> [What to produce] Could you return each line of the material that has "приватних" in it?

- Opening Delimiter -

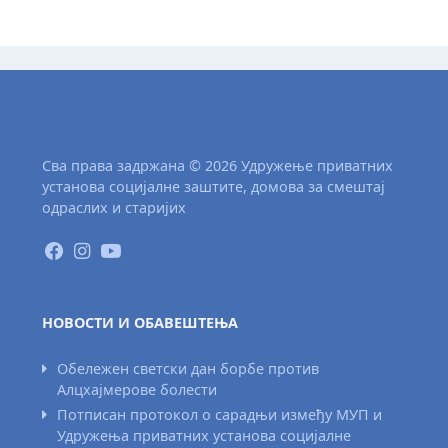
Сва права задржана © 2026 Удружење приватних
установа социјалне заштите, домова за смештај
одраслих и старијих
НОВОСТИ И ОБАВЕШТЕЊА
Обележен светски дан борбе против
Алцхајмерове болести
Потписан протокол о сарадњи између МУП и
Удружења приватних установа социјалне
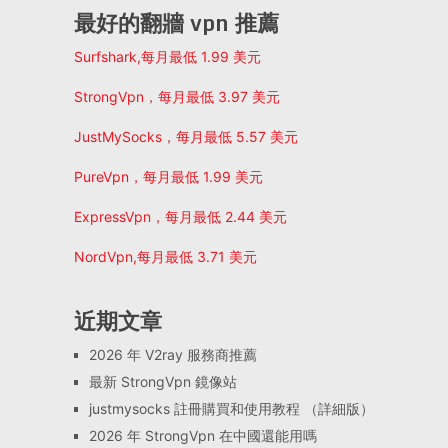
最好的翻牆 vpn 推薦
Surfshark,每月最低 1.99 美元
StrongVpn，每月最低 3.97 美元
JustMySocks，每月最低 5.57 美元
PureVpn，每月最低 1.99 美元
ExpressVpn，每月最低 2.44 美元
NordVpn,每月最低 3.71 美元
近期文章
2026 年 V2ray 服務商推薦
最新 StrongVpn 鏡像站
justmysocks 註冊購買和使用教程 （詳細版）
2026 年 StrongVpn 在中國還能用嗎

- Closing Delimiter -

> [Result of this exercise]
Сва права задржана © 2026 Удружење приватних
Удружења приватних установа социјалне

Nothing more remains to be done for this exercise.